- [Your task] Extract every line below that contains the word "cookies".

Top of Records supplied

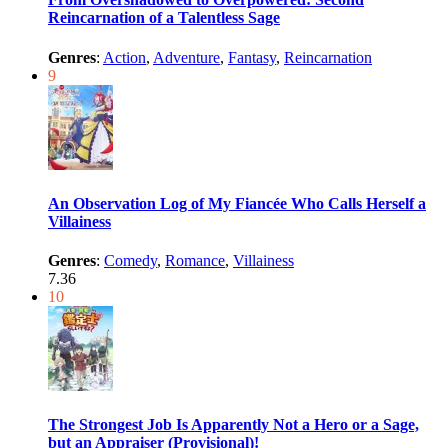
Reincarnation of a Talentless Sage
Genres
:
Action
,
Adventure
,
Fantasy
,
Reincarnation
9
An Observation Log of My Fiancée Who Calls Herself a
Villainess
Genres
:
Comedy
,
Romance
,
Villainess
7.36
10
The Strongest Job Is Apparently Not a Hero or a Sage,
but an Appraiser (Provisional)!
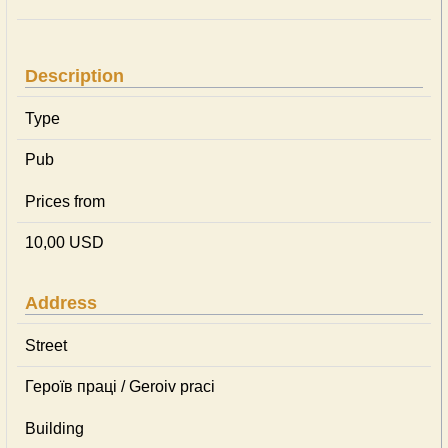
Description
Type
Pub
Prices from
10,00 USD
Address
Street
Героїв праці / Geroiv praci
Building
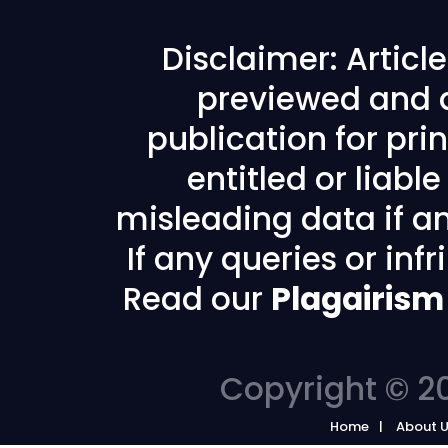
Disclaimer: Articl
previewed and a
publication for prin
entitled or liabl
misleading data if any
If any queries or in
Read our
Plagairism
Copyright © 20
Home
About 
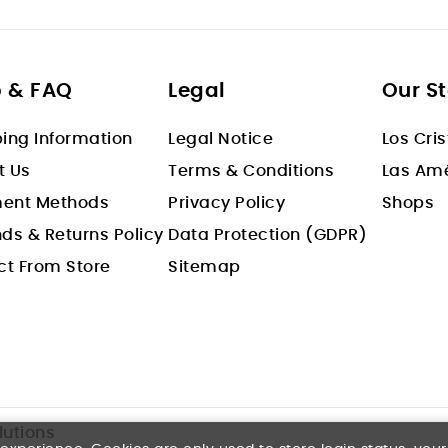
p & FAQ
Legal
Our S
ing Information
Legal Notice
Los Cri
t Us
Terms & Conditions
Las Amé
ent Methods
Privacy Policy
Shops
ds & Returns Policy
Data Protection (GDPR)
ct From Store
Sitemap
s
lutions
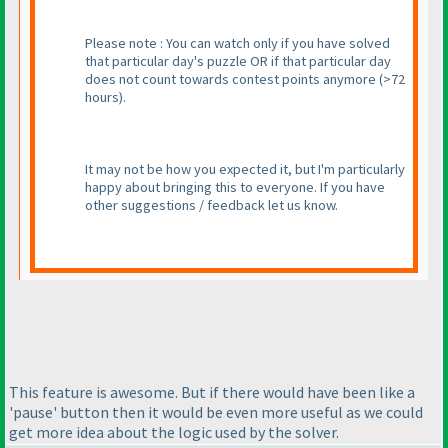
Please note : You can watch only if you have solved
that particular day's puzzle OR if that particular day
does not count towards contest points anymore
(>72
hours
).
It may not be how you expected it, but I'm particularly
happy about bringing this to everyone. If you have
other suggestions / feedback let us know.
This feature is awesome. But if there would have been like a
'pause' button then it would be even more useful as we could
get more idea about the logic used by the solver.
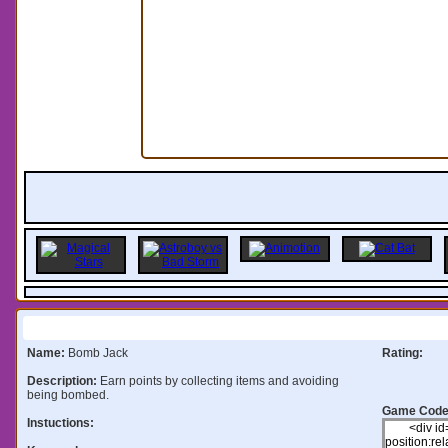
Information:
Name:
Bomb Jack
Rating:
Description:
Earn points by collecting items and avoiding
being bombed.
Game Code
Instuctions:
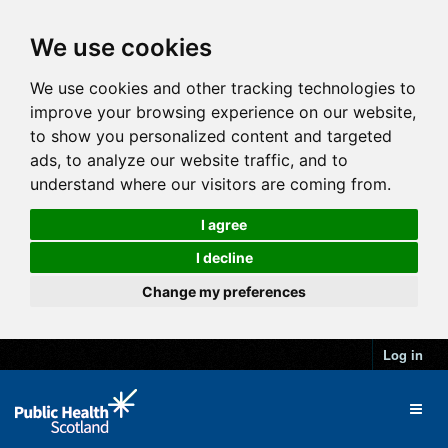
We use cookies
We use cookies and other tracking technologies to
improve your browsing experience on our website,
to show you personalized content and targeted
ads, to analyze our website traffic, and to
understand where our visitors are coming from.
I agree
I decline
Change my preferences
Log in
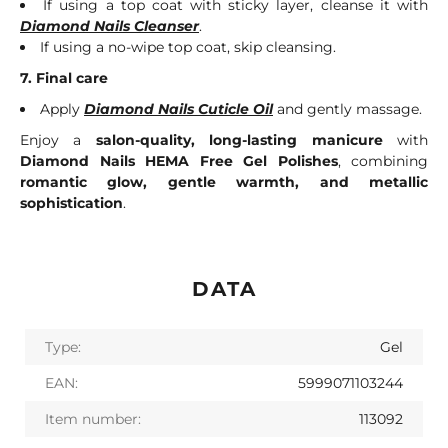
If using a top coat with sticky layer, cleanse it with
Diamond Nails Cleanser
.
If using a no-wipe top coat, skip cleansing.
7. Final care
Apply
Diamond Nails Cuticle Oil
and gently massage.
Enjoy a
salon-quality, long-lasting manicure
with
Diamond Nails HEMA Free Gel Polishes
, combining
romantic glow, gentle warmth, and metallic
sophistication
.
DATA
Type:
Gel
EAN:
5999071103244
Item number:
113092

Bottom of Records supplied
Top of Records supplied

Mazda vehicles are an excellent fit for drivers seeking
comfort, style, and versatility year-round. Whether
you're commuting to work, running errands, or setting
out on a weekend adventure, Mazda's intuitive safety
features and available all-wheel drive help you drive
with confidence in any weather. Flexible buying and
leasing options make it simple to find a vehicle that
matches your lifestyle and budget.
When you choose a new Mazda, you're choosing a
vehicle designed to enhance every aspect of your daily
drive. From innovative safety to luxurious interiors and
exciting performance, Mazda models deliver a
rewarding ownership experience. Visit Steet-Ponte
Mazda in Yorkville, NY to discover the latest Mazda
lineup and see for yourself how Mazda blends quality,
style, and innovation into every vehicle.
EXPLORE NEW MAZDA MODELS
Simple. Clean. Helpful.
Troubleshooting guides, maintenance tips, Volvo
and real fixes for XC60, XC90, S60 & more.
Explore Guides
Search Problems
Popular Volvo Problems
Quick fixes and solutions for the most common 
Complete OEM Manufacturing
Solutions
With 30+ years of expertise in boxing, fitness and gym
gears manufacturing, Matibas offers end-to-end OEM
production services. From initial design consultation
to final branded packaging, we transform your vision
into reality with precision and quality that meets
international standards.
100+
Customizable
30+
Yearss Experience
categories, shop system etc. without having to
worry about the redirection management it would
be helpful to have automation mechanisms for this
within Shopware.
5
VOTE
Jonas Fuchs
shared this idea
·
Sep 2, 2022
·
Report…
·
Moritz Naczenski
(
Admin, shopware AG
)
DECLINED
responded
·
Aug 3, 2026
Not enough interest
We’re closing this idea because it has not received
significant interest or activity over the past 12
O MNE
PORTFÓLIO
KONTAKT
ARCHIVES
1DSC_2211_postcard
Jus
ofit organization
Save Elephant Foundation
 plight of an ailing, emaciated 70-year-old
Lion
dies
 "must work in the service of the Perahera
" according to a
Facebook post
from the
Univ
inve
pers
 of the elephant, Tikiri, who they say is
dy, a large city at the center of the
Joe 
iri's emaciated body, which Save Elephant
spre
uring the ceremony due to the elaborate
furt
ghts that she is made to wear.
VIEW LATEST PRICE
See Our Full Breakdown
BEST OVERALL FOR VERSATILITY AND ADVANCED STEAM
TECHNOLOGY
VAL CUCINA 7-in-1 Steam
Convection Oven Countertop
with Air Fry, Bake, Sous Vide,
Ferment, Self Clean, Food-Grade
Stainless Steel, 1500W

Bottom of Records supplied
Top of Records supplied

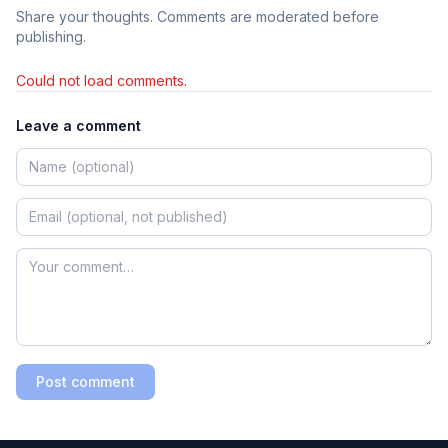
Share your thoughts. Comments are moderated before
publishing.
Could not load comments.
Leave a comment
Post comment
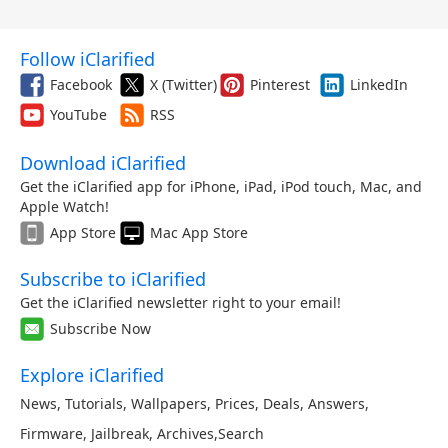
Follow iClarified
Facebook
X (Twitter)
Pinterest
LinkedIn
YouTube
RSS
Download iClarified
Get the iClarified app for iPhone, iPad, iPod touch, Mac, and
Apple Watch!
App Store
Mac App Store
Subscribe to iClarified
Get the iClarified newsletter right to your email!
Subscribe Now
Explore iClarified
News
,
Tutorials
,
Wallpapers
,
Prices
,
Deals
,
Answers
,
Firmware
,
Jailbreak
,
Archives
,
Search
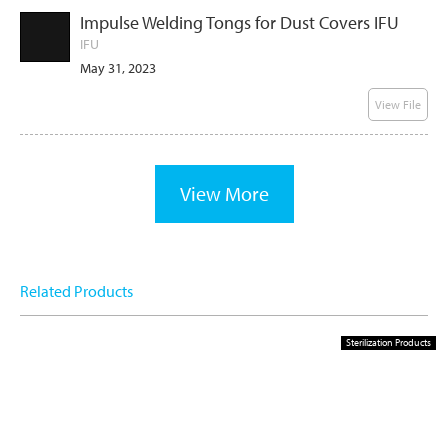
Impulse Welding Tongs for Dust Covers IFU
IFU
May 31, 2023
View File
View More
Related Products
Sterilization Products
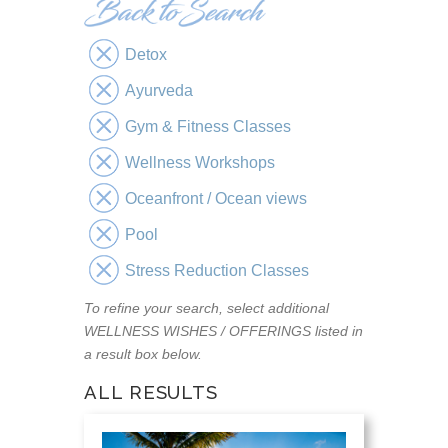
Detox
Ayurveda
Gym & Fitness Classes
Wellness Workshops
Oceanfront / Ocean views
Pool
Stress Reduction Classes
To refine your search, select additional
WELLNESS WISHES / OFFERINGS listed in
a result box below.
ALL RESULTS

Bottom of Records supplied

- [Exercise response]
We use cookies
We use cookies and other tracking technologies to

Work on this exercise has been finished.